Die unmittelbar Betroffenen kommen zu Wort – Jüdinnen und Juden aus Köln, die in den Jahren 1938 und 1945 Opfer des Holocaust geworden, die ausgegrenzt und vertrieben worden sind. Das Besondere der Publikation „Und wir werden in alle Winde verstreut“ ist, dass hier ausschließlich zeitgenössische Briefe und Tagebücher ausgewertet werden. Es geht also nicht um Zeitzeugenberichte, die erst im Abstand von Jahren oder gar Jahrzehnten fixiert wurden, auch nicht um offizielle Dokumente der Verfolgung. Vielmehr stehen Eindrücke aus dem unmittelbaren Erleben und Erleiden im Mittelpunkt. Es sind erschütternde, intensive, aufschlussreiche Einblicke ins Innere der Schreckenskammer.

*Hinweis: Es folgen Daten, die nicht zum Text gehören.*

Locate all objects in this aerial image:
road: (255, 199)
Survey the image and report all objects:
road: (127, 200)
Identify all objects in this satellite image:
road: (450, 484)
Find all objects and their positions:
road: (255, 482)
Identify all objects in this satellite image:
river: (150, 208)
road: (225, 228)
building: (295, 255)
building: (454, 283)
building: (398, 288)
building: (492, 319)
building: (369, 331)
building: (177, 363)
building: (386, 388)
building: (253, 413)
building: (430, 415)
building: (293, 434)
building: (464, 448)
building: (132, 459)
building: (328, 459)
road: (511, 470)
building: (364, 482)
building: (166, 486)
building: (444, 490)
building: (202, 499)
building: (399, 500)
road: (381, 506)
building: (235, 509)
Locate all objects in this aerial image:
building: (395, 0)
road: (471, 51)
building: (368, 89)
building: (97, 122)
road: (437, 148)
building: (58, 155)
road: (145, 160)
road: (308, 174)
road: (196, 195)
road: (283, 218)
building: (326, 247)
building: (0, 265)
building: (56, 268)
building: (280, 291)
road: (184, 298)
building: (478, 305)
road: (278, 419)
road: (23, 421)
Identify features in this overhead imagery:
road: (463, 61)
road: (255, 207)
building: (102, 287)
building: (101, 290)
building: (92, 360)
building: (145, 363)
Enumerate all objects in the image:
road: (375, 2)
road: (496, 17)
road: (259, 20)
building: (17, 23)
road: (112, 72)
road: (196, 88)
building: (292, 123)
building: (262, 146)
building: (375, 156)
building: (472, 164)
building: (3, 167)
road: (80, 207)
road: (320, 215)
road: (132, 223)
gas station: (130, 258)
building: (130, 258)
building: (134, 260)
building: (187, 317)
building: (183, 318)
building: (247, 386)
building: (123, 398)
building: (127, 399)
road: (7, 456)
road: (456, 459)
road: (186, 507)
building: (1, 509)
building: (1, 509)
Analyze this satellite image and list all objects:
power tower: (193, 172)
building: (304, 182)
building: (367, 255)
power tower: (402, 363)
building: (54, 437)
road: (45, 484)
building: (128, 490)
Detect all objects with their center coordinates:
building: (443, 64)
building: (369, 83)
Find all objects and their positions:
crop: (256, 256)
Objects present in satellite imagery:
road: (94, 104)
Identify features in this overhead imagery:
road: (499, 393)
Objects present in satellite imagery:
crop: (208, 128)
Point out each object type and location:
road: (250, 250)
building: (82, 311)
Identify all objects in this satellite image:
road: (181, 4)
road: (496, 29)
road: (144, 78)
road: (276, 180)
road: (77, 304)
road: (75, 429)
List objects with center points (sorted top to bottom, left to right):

Viele glaubten an den rettenden Strohhalm
Was dabei vor allem auffällt: Trotz der räumlichen Enge, in welche die jüdische Bevölkerung gezwängt worden ist, trotz der radikal eingeschränkten Lebensmöglichkeiten, trotz des verzweifelten Bemühens um eine Ausreise und trotz der Angst vor der Deportation – trotz alldem bewahrten sich die meisten die Würde und die Hoffnung. Sie glaubten an einen rettenden Strohhalm. Und sie glaubten vergebens.
So beschrieb es jetzt der Historiker Martin Rüther, als er sein Buch im NS-Dokumentationszentrum der Stadt Köln vorstellte. Bei den Recherchen konnte der ehemalige Mitarbeiter des Hauses auf den enormen Fundus an Zeitzeugnissen zurückgreifen, über den die Kölner Institution mittlerweile verfügt. Mutmaßlich gibt es in keiner anderen Stadt eine dichtere Überlieferung, hieß es bei der Buchvorstellung, die Birte Klarzyk vom NS-Dok moderierte.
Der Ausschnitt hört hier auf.